Friday, 17 October 2014

Saturn’s Moon Mimas – A Puzzle for Long Ages

Image courtesy of NASA/JPL/SSI.

Joel Kontinen

For long-agers, Saturn’s moons have turned out to present a bounty of surprises. Titan has rivers and lakes filled with ethane and methane. More recently, NASA's Cassini spacecraft has spotted signs of relative youth on Enceladus - jets of water-ice seem to be blasting from the tiny moon.

Now, as researchers have studied photographs taken by Cassini, they suspect that there might be a subterranean ocean on Mimas.
According to New Scientist:

There's more to Mimas than meets the eye. The wobbles of one of Saturn's smallest moons hint at an unusual make-up below the surface – perhaps even an ocean of water hidden underground.”
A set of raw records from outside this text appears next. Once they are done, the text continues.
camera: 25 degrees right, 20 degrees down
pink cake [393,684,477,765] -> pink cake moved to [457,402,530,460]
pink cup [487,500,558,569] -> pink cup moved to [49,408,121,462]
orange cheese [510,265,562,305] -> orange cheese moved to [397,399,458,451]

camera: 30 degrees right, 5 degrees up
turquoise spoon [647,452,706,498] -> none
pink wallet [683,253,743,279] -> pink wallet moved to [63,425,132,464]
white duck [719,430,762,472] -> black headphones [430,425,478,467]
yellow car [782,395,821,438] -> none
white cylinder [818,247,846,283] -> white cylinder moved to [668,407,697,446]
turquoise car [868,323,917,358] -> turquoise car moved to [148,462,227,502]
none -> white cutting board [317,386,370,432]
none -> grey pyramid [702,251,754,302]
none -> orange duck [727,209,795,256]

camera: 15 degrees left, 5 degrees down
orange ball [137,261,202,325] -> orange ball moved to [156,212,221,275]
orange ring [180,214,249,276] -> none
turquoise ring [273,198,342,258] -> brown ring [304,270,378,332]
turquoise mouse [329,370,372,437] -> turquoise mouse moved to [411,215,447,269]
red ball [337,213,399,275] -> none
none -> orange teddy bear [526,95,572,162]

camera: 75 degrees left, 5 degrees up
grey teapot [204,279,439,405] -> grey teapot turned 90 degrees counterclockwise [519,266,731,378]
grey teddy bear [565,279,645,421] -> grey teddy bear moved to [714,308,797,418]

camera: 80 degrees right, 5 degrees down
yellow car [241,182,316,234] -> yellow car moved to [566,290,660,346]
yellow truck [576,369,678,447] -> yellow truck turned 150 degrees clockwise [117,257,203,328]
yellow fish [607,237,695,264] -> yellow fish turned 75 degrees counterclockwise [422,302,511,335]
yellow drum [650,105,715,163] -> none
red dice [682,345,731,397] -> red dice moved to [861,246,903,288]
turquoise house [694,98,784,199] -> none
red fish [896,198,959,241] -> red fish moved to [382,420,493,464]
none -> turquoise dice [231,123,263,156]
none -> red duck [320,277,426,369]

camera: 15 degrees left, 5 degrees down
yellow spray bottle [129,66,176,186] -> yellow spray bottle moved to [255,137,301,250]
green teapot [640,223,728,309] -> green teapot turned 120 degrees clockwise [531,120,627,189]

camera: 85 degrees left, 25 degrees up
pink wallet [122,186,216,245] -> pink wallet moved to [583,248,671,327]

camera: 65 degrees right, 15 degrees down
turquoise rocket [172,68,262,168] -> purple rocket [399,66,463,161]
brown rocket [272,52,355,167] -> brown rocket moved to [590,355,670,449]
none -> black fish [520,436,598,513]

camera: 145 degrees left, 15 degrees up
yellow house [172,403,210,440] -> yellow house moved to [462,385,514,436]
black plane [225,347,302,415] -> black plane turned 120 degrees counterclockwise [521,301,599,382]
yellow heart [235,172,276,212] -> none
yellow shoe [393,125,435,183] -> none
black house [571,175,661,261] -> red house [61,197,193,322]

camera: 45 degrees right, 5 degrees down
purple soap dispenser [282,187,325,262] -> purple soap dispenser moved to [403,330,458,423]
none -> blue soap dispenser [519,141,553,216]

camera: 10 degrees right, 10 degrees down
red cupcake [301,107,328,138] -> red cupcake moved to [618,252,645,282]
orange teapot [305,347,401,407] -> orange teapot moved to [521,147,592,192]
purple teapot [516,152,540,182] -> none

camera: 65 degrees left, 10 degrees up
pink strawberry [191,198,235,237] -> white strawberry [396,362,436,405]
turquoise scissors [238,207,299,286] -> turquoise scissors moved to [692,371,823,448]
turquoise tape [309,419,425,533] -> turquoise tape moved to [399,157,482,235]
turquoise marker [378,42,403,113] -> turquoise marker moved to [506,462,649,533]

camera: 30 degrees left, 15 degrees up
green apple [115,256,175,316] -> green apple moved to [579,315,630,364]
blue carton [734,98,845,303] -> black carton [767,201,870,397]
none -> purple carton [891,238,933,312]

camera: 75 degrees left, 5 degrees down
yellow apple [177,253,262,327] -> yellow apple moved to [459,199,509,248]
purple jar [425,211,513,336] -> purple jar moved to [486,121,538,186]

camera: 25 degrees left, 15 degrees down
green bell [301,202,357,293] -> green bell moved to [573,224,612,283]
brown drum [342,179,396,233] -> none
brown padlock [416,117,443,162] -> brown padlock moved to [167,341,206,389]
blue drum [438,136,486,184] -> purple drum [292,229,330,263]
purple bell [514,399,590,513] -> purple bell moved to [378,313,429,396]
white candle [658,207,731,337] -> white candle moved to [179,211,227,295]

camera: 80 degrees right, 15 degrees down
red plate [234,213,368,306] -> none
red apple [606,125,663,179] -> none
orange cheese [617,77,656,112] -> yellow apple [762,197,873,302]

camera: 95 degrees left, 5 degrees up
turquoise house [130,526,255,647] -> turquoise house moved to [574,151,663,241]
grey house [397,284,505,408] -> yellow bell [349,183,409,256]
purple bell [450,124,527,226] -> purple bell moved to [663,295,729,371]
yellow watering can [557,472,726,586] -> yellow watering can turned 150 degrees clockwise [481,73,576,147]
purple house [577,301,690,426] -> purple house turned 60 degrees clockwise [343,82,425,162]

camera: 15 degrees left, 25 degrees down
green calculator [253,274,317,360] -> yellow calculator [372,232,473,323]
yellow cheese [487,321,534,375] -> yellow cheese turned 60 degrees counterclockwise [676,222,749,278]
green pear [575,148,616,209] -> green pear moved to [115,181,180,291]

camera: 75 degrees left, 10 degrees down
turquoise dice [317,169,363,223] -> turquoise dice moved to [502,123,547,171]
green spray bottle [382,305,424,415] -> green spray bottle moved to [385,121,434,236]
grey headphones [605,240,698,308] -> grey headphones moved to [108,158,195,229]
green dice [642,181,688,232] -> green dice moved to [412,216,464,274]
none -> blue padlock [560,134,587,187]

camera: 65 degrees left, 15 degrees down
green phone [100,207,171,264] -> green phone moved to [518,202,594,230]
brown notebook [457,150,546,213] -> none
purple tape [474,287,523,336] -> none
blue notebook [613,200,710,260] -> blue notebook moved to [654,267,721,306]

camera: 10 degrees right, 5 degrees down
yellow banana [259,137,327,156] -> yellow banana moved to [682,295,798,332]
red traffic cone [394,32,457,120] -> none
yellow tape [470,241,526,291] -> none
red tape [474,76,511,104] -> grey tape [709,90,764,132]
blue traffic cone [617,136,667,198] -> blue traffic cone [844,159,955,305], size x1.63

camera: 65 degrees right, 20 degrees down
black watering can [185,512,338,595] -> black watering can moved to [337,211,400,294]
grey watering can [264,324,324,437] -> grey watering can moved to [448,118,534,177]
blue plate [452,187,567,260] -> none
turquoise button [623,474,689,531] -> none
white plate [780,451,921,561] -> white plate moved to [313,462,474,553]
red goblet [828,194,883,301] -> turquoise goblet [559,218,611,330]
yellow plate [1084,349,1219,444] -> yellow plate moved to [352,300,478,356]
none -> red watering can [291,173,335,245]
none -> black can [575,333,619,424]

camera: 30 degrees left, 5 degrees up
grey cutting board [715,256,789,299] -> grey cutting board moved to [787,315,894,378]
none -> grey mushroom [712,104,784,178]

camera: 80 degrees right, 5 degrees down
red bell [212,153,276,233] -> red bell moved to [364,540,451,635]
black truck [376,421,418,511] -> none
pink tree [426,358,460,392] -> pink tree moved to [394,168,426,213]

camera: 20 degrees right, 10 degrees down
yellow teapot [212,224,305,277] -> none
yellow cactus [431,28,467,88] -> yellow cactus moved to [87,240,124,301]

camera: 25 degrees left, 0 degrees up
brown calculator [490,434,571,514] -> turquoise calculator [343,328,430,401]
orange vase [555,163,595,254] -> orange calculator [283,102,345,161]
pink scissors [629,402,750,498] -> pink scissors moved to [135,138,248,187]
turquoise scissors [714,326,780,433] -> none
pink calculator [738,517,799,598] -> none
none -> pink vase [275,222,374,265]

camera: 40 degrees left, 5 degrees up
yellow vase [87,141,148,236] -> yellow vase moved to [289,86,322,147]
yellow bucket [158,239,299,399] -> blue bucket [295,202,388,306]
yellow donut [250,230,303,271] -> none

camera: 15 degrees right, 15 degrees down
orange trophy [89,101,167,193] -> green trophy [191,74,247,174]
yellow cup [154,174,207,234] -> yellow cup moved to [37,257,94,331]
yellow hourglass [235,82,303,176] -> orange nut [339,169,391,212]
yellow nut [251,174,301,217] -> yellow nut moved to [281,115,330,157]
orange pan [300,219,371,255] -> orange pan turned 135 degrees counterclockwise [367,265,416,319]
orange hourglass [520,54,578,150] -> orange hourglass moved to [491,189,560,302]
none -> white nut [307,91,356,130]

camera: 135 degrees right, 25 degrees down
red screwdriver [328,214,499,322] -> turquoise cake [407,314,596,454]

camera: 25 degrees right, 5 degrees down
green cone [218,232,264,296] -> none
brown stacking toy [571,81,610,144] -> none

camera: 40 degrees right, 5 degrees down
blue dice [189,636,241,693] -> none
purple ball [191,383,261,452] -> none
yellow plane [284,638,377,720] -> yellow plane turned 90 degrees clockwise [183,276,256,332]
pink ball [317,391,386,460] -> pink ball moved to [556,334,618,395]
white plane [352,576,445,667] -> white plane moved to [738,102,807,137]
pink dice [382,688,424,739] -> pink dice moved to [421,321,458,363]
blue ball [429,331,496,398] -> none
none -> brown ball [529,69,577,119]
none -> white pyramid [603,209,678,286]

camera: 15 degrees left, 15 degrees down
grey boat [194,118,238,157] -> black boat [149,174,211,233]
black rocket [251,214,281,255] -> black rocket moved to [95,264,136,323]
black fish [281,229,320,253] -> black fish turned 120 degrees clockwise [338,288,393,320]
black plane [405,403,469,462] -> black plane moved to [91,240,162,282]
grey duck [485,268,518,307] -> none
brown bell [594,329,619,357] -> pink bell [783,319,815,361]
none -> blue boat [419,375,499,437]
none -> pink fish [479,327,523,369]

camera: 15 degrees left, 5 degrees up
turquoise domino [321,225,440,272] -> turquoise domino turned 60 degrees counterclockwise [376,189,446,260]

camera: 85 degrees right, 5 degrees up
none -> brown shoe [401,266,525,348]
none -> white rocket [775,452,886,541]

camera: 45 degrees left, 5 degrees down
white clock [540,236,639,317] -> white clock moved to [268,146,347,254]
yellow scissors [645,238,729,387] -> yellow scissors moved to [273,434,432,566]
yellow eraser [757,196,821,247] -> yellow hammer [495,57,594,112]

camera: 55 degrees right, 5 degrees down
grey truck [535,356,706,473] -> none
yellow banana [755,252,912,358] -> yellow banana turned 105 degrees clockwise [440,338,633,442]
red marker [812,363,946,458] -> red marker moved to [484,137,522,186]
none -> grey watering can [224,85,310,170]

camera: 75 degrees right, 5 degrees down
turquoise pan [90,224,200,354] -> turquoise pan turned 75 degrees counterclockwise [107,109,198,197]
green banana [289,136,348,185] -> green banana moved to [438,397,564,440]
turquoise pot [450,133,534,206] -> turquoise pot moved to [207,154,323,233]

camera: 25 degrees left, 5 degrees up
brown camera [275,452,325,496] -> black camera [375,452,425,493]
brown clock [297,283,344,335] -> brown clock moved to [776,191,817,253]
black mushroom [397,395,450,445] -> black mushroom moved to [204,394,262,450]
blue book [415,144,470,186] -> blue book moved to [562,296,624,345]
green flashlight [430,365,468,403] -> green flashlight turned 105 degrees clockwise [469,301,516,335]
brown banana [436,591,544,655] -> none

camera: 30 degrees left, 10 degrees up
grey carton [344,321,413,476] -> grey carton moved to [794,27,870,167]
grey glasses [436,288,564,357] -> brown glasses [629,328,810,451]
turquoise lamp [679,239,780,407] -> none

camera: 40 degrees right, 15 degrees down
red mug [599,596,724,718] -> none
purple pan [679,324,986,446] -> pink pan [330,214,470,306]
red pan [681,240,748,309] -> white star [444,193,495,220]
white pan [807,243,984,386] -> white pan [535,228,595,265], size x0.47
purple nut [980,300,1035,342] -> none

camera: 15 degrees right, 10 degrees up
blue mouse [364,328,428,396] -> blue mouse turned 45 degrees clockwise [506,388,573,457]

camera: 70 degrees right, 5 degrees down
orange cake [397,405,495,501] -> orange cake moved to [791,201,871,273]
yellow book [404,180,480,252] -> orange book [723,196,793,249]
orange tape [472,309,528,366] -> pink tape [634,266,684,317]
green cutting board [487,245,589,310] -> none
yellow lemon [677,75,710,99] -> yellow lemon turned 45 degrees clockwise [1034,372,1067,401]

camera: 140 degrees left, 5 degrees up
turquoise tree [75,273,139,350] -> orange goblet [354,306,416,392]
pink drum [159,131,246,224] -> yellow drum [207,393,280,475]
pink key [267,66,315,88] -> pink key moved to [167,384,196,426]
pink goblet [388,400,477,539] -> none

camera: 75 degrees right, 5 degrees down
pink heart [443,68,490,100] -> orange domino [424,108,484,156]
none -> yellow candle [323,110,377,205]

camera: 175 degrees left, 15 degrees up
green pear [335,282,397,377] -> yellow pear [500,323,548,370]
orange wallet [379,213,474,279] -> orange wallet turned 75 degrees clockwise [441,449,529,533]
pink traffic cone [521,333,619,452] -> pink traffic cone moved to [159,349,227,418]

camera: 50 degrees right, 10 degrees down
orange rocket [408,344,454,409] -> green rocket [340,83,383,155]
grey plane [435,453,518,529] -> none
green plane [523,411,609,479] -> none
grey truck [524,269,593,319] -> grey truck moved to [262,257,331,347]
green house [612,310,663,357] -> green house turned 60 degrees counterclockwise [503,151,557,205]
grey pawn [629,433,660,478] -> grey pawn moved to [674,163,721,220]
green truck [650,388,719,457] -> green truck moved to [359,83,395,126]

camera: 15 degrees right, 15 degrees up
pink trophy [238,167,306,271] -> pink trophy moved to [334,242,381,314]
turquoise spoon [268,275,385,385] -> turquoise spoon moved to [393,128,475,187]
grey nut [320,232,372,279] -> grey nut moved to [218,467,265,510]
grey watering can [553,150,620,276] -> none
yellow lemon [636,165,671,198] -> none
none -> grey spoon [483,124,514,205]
This is something that believers in long ages never suspected, and some remain skeptical:

“An ocean discovery would be exciting, but a bumpy interior is probably more likely, says Francis Nimmo at the University of California, Santa Cruz. ‘It's really hard to understand how an ocean could survive for billions of years inside something as small as Mimas.’ "

But in a model based on Genesis, we would expect to see signs of relative youth all over the solar system.


Rutkin, Aviva. 2014. Saturn's moon Mimas might have its own subsurface sea. New Scientist (16 October).